▶ [Instructions to follow]: Verbatim copy, images excluded: write out each record shown below.
- - -
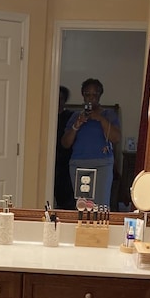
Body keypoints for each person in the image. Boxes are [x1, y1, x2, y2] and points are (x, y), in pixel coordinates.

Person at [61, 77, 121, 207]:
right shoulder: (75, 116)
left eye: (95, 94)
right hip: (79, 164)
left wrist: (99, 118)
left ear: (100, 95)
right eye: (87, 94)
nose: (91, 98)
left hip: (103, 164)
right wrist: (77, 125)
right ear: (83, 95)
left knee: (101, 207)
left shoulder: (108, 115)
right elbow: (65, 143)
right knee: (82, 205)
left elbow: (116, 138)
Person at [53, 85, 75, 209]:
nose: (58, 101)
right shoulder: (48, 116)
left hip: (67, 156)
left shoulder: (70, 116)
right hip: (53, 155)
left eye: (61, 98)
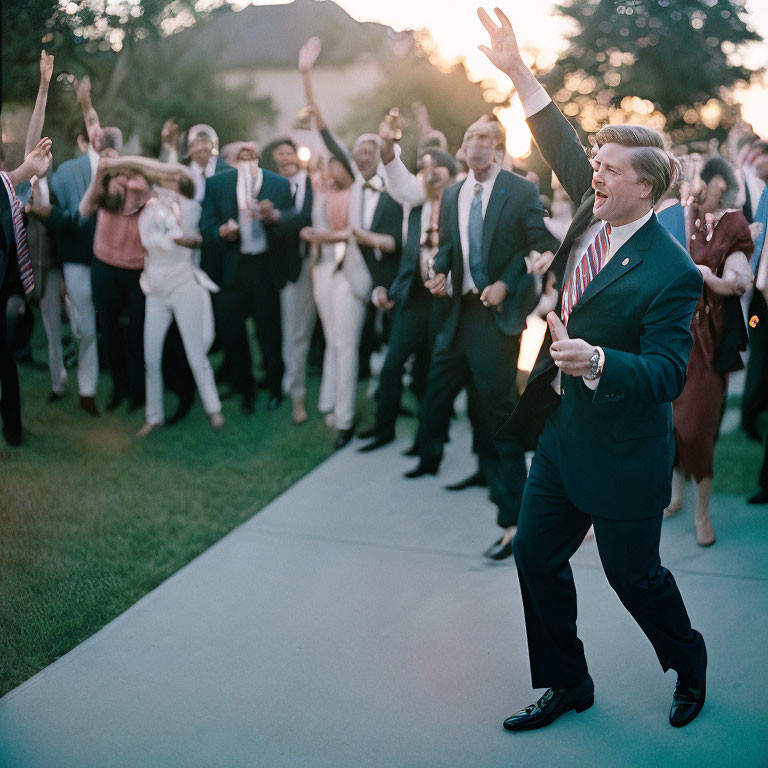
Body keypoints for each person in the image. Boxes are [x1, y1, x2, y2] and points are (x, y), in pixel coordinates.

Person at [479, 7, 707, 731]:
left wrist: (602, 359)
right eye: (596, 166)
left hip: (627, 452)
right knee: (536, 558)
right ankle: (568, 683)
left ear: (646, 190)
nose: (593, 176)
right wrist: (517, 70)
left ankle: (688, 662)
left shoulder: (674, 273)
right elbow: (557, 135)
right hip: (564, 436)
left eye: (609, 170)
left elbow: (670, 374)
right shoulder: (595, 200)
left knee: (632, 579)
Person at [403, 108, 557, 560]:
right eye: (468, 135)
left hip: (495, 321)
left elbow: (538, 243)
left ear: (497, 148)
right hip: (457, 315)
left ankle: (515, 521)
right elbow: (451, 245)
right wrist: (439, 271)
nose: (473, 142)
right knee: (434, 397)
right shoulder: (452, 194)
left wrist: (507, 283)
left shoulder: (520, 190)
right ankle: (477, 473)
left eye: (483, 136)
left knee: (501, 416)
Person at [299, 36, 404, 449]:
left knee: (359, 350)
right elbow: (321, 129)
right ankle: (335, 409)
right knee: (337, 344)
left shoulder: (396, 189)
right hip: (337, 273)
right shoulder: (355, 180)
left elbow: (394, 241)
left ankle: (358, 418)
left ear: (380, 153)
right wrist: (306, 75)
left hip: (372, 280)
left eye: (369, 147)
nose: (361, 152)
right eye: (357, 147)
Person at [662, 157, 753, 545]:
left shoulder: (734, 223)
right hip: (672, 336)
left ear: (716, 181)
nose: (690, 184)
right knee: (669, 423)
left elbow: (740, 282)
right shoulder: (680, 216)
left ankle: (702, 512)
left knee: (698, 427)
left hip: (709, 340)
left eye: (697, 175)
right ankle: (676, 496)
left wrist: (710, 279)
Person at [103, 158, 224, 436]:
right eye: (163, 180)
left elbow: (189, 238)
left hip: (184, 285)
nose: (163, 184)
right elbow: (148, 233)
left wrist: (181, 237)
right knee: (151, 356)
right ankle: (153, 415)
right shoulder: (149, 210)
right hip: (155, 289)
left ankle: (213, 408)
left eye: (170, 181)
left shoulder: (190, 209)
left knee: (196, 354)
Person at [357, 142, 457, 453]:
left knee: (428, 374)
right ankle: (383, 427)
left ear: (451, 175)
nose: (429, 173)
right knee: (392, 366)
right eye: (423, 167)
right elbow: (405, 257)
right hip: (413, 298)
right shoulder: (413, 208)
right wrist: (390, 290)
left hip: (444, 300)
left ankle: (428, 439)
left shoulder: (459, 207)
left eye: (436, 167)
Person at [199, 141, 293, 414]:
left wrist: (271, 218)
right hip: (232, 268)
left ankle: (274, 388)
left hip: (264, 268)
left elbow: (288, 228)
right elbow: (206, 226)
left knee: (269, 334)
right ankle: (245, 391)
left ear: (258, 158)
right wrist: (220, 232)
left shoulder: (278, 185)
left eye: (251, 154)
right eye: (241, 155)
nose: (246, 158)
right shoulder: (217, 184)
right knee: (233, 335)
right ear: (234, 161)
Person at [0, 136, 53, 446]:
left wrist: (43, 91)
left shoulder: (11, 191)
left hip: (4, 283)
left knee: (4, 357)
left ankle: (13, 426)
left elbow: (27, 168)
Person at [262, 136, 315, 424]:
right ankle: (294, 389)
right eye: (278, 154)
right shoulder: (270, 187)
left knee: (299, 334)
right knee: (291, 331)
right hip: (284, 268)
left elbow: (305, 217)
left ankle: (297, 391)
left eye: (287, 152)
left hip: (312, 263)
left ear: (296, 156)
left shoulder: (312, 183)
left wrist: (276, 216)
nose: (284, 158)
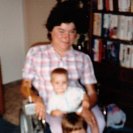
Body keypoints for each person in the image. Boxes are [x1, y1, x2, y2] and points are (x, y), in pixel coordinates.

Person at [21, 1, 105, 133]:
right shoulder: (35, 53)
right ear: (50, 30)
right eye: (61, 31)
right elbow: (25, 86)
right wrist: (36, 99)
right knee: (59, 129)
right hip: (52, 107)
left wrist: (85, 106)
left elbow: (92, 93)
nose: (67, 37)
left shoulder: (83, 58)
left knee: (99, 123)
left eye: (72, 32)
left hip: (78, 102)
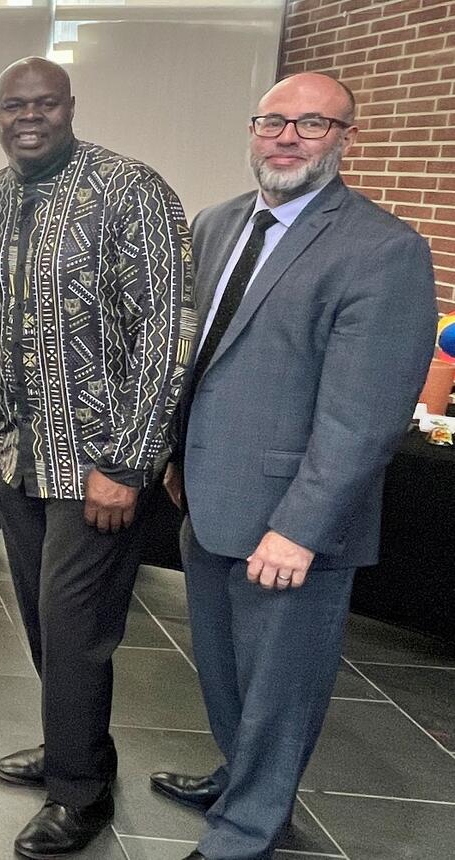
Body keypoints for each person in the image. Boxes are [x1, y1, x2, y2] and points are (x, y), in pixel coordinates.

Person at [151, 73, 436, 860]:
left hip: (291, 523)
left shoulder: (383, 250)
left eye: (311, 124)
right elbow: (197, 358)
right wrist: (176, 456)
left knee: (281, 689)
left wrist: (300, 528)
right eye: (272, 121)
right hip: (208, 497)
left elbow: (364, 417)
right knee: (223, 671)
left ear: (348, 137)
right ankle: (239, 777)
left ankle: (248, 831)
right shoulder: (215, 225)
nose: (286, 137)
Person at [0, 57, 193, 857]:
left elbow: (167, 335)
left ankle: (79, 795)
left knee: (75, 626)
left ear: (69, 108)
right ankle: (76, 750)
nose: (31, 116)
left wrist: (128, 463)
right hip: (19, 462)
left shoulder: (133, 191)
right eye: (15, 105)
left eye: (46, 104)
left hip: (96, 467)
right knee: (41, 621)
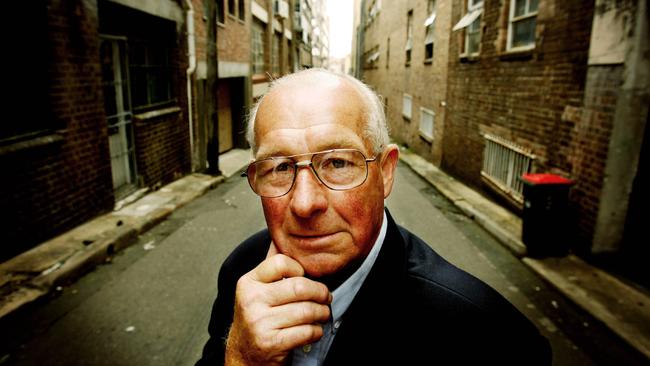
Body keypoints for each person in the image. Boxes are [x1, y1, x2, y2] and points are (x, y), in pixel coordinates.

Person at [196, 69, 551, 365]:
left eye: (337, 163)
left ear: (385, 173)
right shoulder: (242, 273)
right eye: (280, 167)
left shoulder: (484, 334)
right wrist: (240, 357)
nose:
- - -
▶ [Result of the exercise]:
Body keypoints for each person in the image. Boxes are [x1, y1, x2, y2] and points are (x, y), in pixel coordinates.

Person at [61, 77, 121, 207]:
right shoulder: (75, 116)
left eye: (95, 94)
right hip: (79, 164)
left wrist: (99, 118)
left ear: (100, 95)
right eye: (87, 94)
nose: (91, 98)
left hip: (103, 164)
right wrist: (77, 125)
right ear: (83, 95)
left knee: (101, 207)
left shoulder: (108, 115)
right elbow: (65, 143)
right knee: (82, 205)
left elbow: (116, 138)
Person at [53, 85, 75, 209]:
nose: (58, 101)
right shoulder: (48, 116)
left hip: (67, 156)
left shoulder: (70, 116)
right hip: (53, 155)
left eye: (61, 98)
Body keypoints for each person in the image. Boxes are [x1, y1, x2, y2] and points are (x, y), in pixel coordinates.

Person at [479, 7, 707, 731]:
left wrist: (602, 359)
right eye: (596, 166)
left hip: (627, 452)
right knee: (536, 558)
right ankle: (568, 683)
left ear: (646, 190)
nose: (593, 176)
right wrist: (517, 70)
left ankle: (688, 662)
left shoulder: (674, 273)
right elbow: (557, 135)
right hip: (564, 436)
left eye: (609, 170)
left elbow: (670, 374)
right shoulder: (595, 200)
left knee: (632, 579)
Person at [403, 108, 557, 560]:
right eye: (468, 135)
left hip: (495, 321)
left elbow: (538, 243)
left ear: (497, 148)
right hip: (457, 315)
left ankle: (515, 521)
right elbow: (451, 245)
right wrist: (439, 271)
nose: (473, 142)
right knee: (434, 397)
right shoulder: (452, 194)
left wrist: (507, 283)
left shoulder: (520, 190)
right ankle: (477, 473)
left eye: (483, 136)
left knee: (501, 416)
Person at [299, 36, 404, 449]:
left knee: (359, 350)
right elbow: (321, 129)
right ankle: (335, 409)
right knee: (337, 344)
left shoulder: (396, 189)
right hip: (337, 273)
right shoulder: (355, 180)
left elbow: (394, 241)
left ankle: (358, 418)
left ear: (380, 153)
right wrist: (306, 75)
left hip: (372, 280)
left eye: (369, 147)
nose: (361, 152)
right eye: (357, 147)
Person at [662, 157, 753, 545]:
left shoulder: (734, 223)
right hip: (672, 336)
left ear: (716, 181)
nose: (690, 184)
right knee: (669, 423)
left elbow: (740, 282)
right shoulder: (680, 216)
left ankle: (702, 512)
left knee: (698, 427)
left hip: (709, 340)
left eye: (697, 175)
right ankle: (676, 496)
left wrist: (710, 279)
Person at [103, 158, 224, 436]:
right eye: (163, 180)
left elbow: (189, 238)
left hip: (184, 285)
nose: (163, 184)
right elbow: (148, 233)
left wrist: (181, 237)
right knee: (151, 356)
right ankle: (153, 415)
right shoulder: (149, 210)
right hip: (155, 289)
left ankle: (213, 408)
left eye: (170, 181)
left shoulder: (190, 209)
left knee: (196, 354)
Person at [357, 142, 457, 453]:
left knee: (428, 374)
right ankle: (383, 427)
left ear: (451, 175)
nose: (429, 173)
right knee: (392, 366)
right eye: (423, 167)
right elbow: (405, 257)
right hip: (413, 298)
right shoulder: (413, 208)
right wrist: (390, 290)
left hip: (444, 300)
left ankle: (428, 439)
left shoulder: (459, 207)
left eye: (436, 167)
Person at [199, 141, 293, 414]:
left wrist: (271, 218)
right hip: (232, 268)
left ankle: (274, 388)
left hip: (264, 268)
left elbow: (288, 228)
right elbow: (206, 226)
left knee: (269, 334)
right ankle: (245, 391)
left ear: (258, 158)
right wrist: (220, 232)
left shoulder: (278, 185)
left eye: (251, 154)
right eye: (241, 155)
nose: (246, 158)
right shoulder: (217, 184)
right knee: (233, 335)
right ear: (234, 161)
Person at [0, 136, 53, 446]:
left wrist: (43, 91)
left shoulder: (11, 191)
left hip: (4, 283)
left knee: (4, 357)
left ankle: (13, 426)
left elbow: (27, 168)
Person at [262, 136, 315, 424]:
right ankle: (294, 389)
right eye: (278, 154)
right shoulder: (270, 187)
left knee: (299, 334)
right knee: (291, 331)
right hip: (284, 268)
left elbow: (305, 217)
left ankle: (297, 391)
left eye: (287, 152)
left hip: (312, 263)
left ear: (296, 156)
left shoulder: (312, 183)
left wrist: (276, 216)
nose: (284, 158)
Body keypoints for each person in the image. Boxes are [x1, y1, x2, y2] and points are (x, y), in pixel coordinates.

Person at [21, 1, 105, 133]:
right shoulder: (35, 53)
right ear: (50, 30)
right eye: (61, 31)
right elbow: (25, 86)
right wrist: (36, 99)
right knee: (59, 129)
right hip: (52, 107)
left wrist: (85, 106)
left elbow: (92, 93)
nose: (67, 37)
left shoulder: (83, 58)
left knee: (99, 123)
left eye: (72, 32)
left hip: (78, 102)
Body keypoints for each person in the image. Boxes are [x1, y1, x2, y2] and points are (x, y), in pixel coordinates.

Person at [151, 73, 436, 860]:
left hip: (291, 523)
left shoulder: (383, 250)
left eye: (311, 124)
right elbow: (197, 358)
right wrist: (176, 456)
left knee: (281, 689)
left wrist: (300, 528)
right eye: (272, 121)
right hip: (208, 497)
left elbow: (364, 417)
right knee: (223, 671)
left ear: (348, 137)
right ankle: (239, 777)
left ankle: (248, 831)
right shoulder: (215, 225)
nose: (286, 137)
Person at [0, 57, 193, 857]:
left elbow: (167, 335)
left ankle: (79, 795)
left knee: (75, 626)
left ear: (69, 108)
right ankle: (76, 750)
nose: (31, 116)
left wrist: (128, 463)
right hip: (19, 462)
left shoulder: (133, 191)
right eye: (15, 105)
left eye: (46, 104)
left hip: (96, 467)
right knee: (41, 621)
Body keypoints for each person in the image. Boxes are [x1, y1, x2, y2] and points are (x, y), in pixel coordinates.

Person at [196, 69, 551, 365]:
left eye: (337, 163)
left ear: (385, 173)
right shoulder: (242, 273)
right eye: (280, 167)
left shoulder: (484, 334)
right wrist: (240, 357)
nose:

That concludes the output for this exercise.